クエスト114 囚われの人々
デビルロイヤルをどんどん進んで行くと、何やら牢屋の中に囚われの人々達がいるではないか?
「おい、しっかりしろ。状況が分からん。誰か教えてくれ。」
ピルティンは冷静沈着にこの状況を把握しようとした。話によると、囚われの人々は、世界中から集めた猛者だという。その数は何と100人以上に登る。彼等の話によると、これから実験台として、何人かが改造手術を受ける事になっていたらしい。
「許せねぇ…バルガスの野郎!」
「そうね、マルゲラ。でも今は彼等を無事に安全な場所へ送り届けなきゃ。ルーザックならやってくれるわ。」
「おう、任せろ‼」
約100名の囚われの人々は、ルーザックのドゥーラ(瞬間移動魔法)で、エアルーガ王国まで送り届けた。
「これでひと安心だな。」
「しかし、大魔王バルガスは世界の猛者共を集めて何をしようと企んでいたのか分からんな。改造人間を使って恐怖の戦士集団を作るだけなら、別に人間ではなくとも良かろう?人間の猛者というのが、ポイントなのかもしれんな。」
大魔王バルガスの真の狙いは、分からずじまいであるが、とりあえず約100名の囚われの人々は救出した。もし、他に同じ様に囚われの人間がいるならば、まずはバルガスよりも、救出が先である。
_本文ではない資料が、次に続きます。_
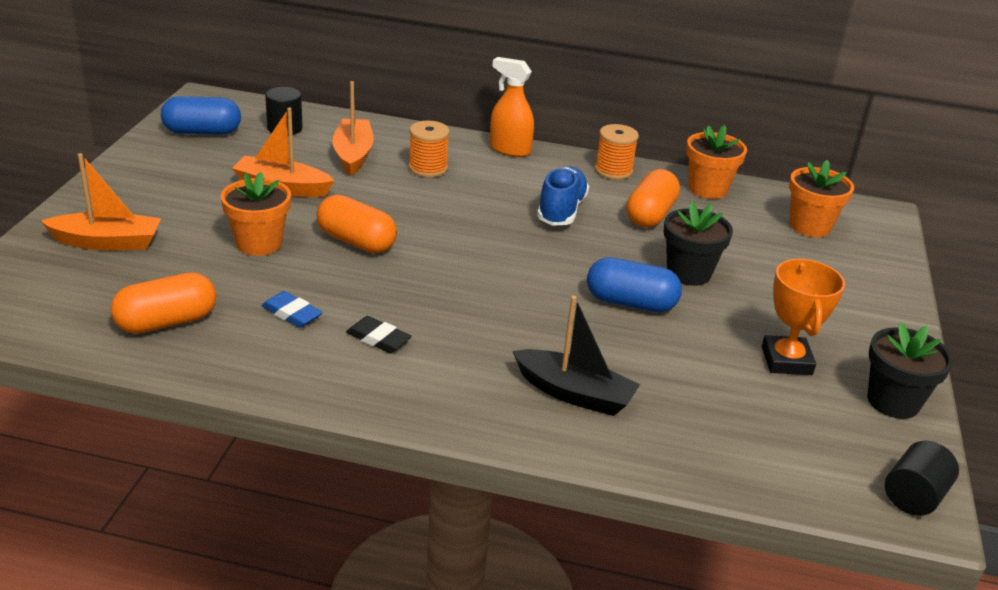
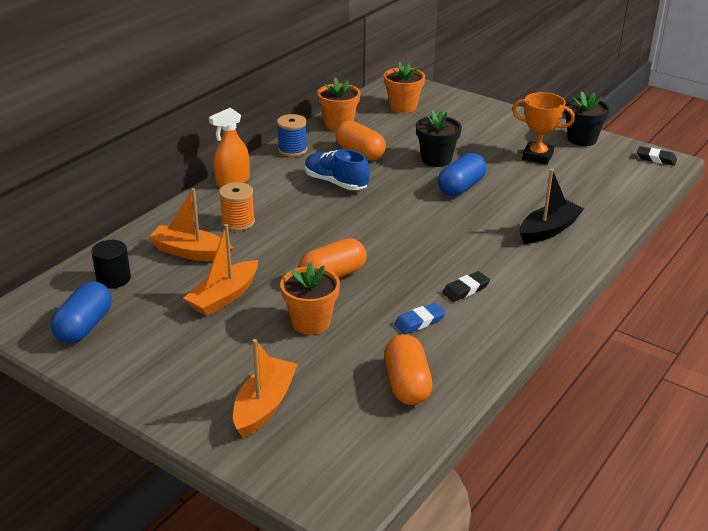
camera: 65 degrees left, 0 degrees up
(613, 170) = (292, 150): orange spool -> blue spool
(914, 496) = (656, 159): black cylinder -> black eraser

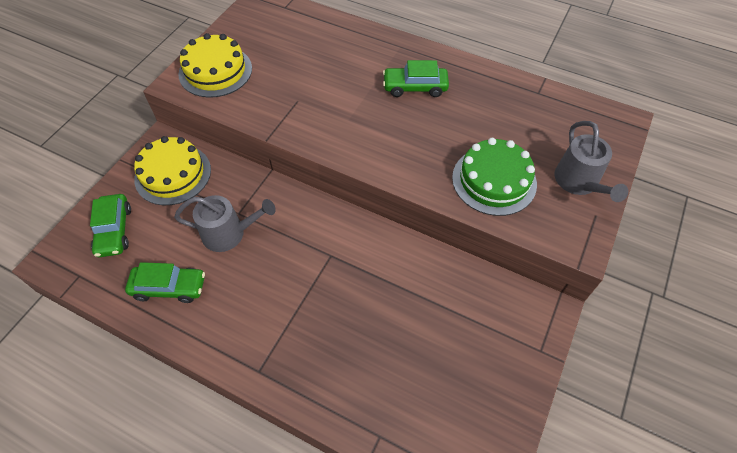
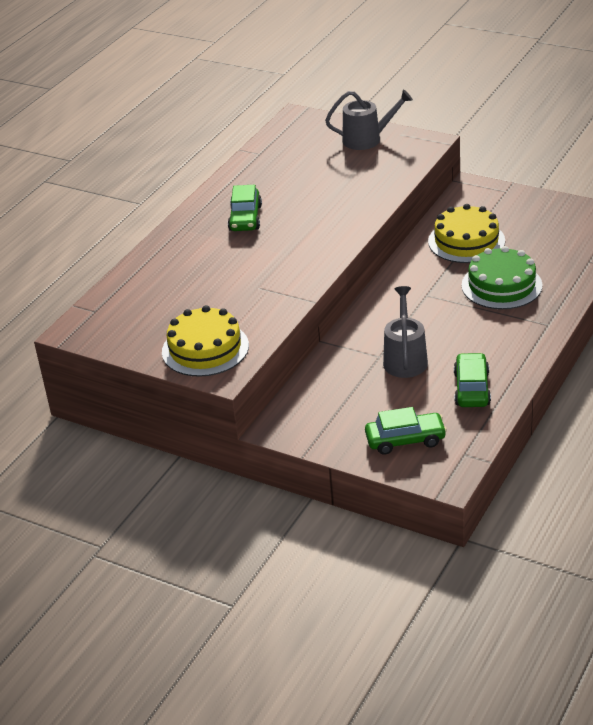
camera: 85 degrees left, 20 degrees down
(173, 174) = (326, 410): yellow cake -> yellow cake (466, 241)
(494, 180) = (366, 177): green cake -> green cake (501, 285)

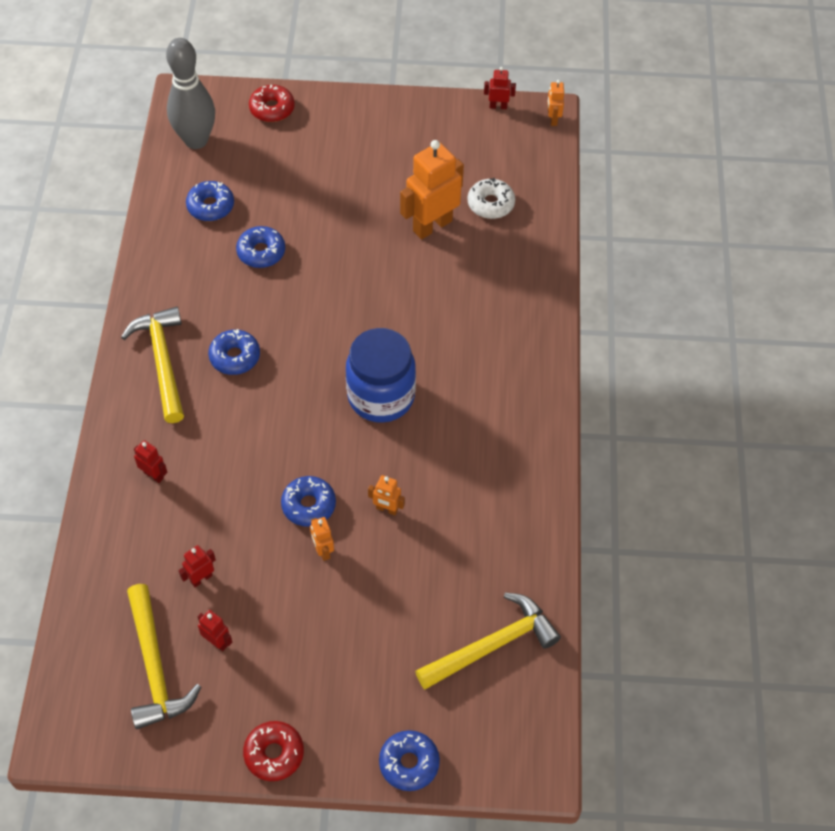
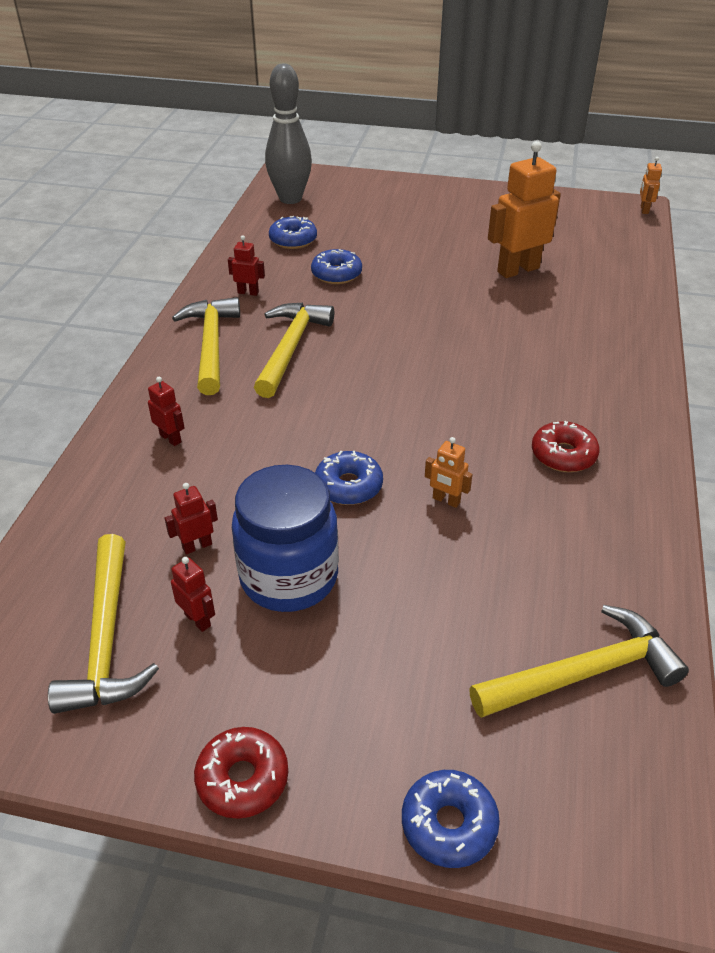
camera: 10 degrees right, 15 degrees down
(235, 357) = (290, 348): blue donut -> yellow hammer
(272, 109) = (367, 185): red donut -> red donut (563, 455)
(323, 551) = (358, 534): orange robot -> none
(381, 396) = (450, 395): blue jar -> blue jar (289, 577)
(490, 204) = (580, 259): white donut -> none
(498, 106) = (588, 198): red robot -> red robot (248, 292)

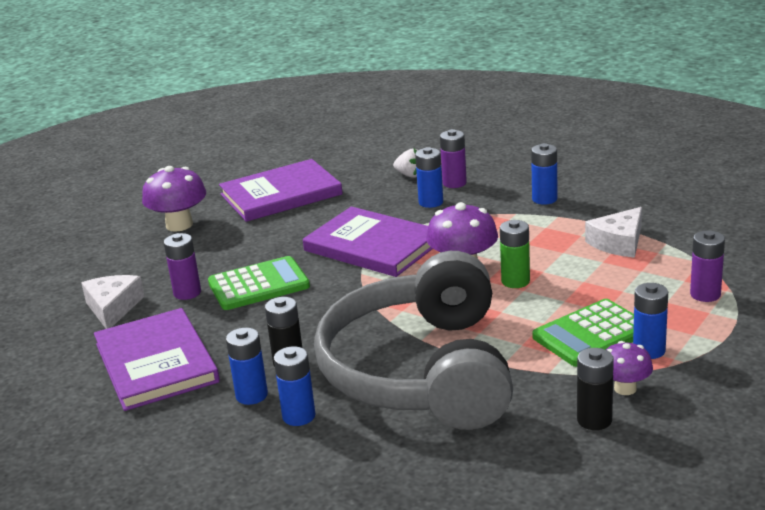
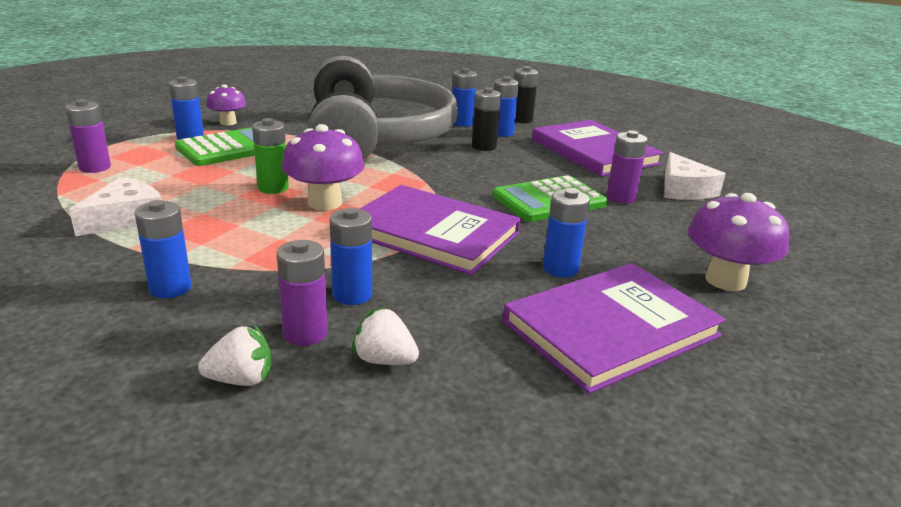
camera: 170 degrees right, 0 degrees up
(288, 225) = (560, 268): none -> blue battery
(480, 165) = (241, 380): none -> white strawberry
(594, 420) = (261, 112): black battery -> black battery (521, 120)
はっきり言って、4人は怒りが収まっていない。これだけの人数の人間の人生をもて遊んだだけならまだしも、自分達の野望の為に利用しようとしていたのだから。
「大魔王バルガスだけは絶対に倒さねばならん。」
「ああ、これ以上奴の好き勝手にやらせとくわけにはいかん。」
「私の正拳突きでも喰らわしてやるわ。絶対に許さない‼」
「囚人達の話によると、飯や風呂には充分な配慮があったらしい。だが、そんなものに誤魔化されてはいけない。人間の宿敵である大魔王バルガスが、これ以上悪さをするのを防ぐ事は重要な事だ。」
囚われの人々の中には、かなり弱っている人もいた。大魔王バルガスは、きっとそういった人間の事など、目もくれない。死んだ奴が悪いのだと、言わんばかりの目で人間を見下している。
絶対そうに決まっている。これ以上大魔王バルガスをのさばらせておく事は、人間にとって害悪でしかない。一刻も早くこの大魔王バルガスをこの世界から駆逐せねばならない。